Getting All the Benefits from DevOps
“Who would you include in efforts to create processes and policies for delivering applications in a DevOps environment?” —via SurveyMonkey
“If you want all the benefits from DevOps, it has to be everyone in the organization,” Gotimer said. “But ‘everyone’ never seems to be an option when starting out, and probably wouldn't work out even if it was.”
He recommends starting with incremental change and deciding what part of your process is the biggest, most obvious, or most frustrating roadblock. Then figure out who is in charge of that factor and see if you can help them make it less of a roadblock.
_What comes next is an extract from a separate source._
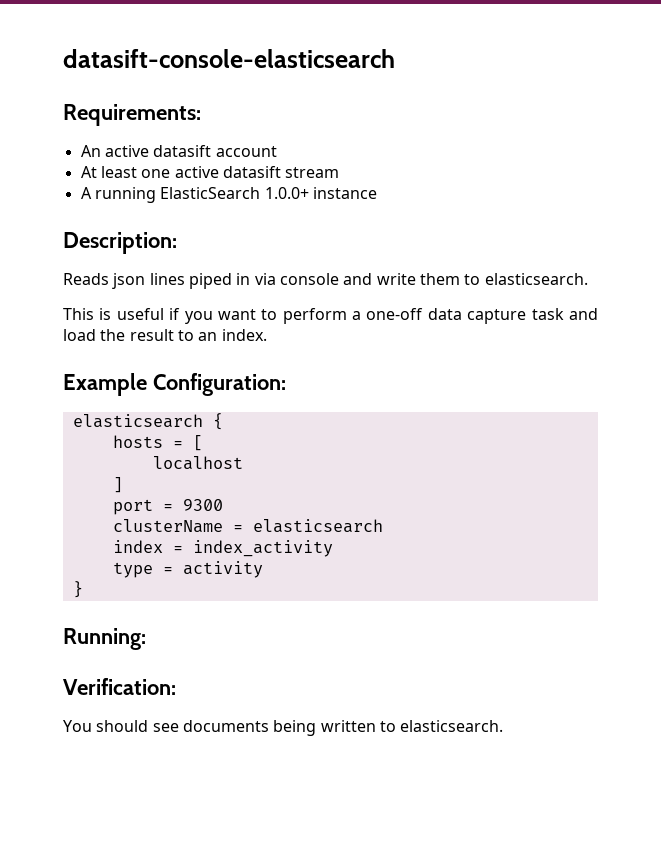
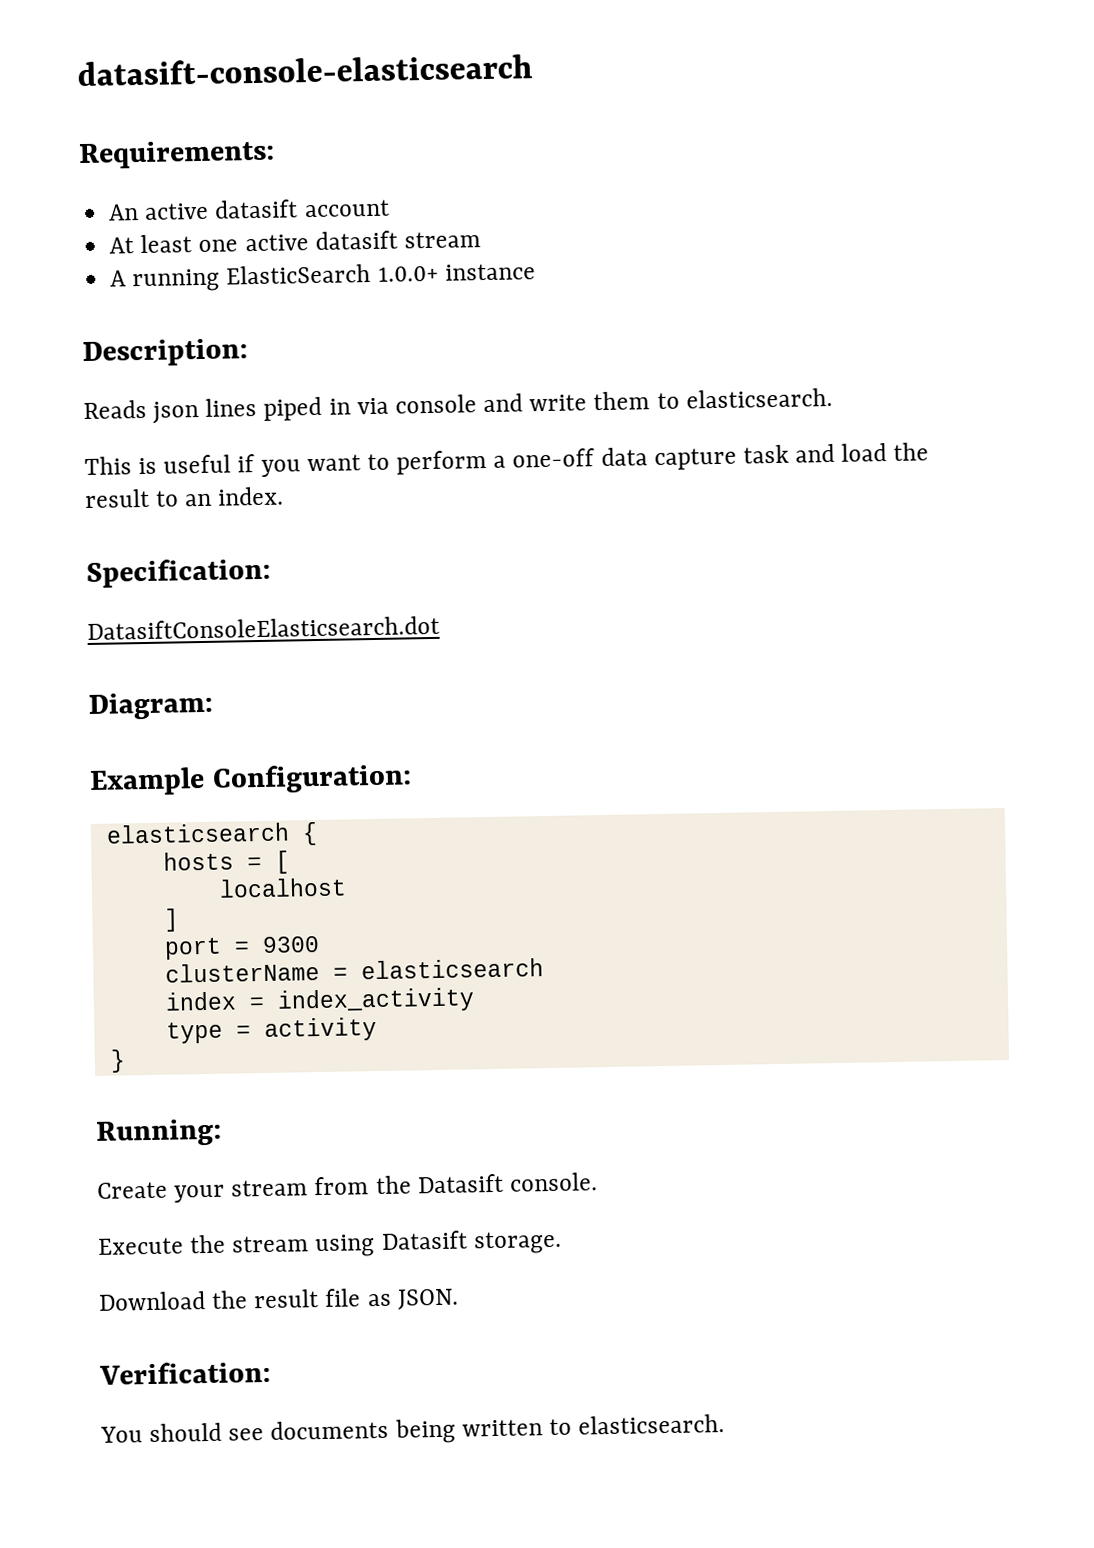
(267, 335) none -> [86,557,271,589] [87,615,440,640] [88,691,213,720] // Specification: // DatasiftConsoleElasticsearch.dot // Diagram:
(146, 639) none -> [97,1172,598,1203] [98,1230,562,1258] [98,1288,459,1311] // Create your stream from the Datasift console. // Execute the stream using Datasift storage. // Download the result file as JSON.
By the time that roadblock is removed, you’ll have an ally or group of allies who can help you tackle the next roadblock and evangelize the benefits of DevOps.
DevOps without Agile?
“Can you start DevOps without being agile?” —@Owen
Sure, Gotimer said, “as long as you set expectations that a) it will be a little slower, and b) that is because you will be adopting agile practices and culture at the same time that you are starting with DevOps.”
DevOps and agile aren't separate. The same principles of agile from the Agile Manifesto show up throughout DevOps.
Gotimer said the key to transitioning to an agile or a DevOps environment is to understand that you are changing culture. Tools and automation will help and practices will keep you disciplined and focused, but unless you change the culture to be more in line with agile principles, you won't get far with either agile or DevOps adoption.
Requirements for CI/CD
“What do you do when your company is talking CI/CD when they don't even have use cases/requirements covering much of your company's architecture?” —@Jeanette Kreutner
Gotimer said the requirements and use cases do exist, but maybe they aren't written down formally—or at all.
“You can almost always tell that someone has a good feel for some things the systems should do or maybe shouldn't do,” he said.
If you want to document use cases for your company’s architecture, Gotimer had some advice: “An easy way of identifying some of those is just to offer to turn something off, or unplug it from the network, or cut its memory in half, etc. Someone will inevitably scream, ‘We need that because … !’ Boom, you've got a requirement or use case.”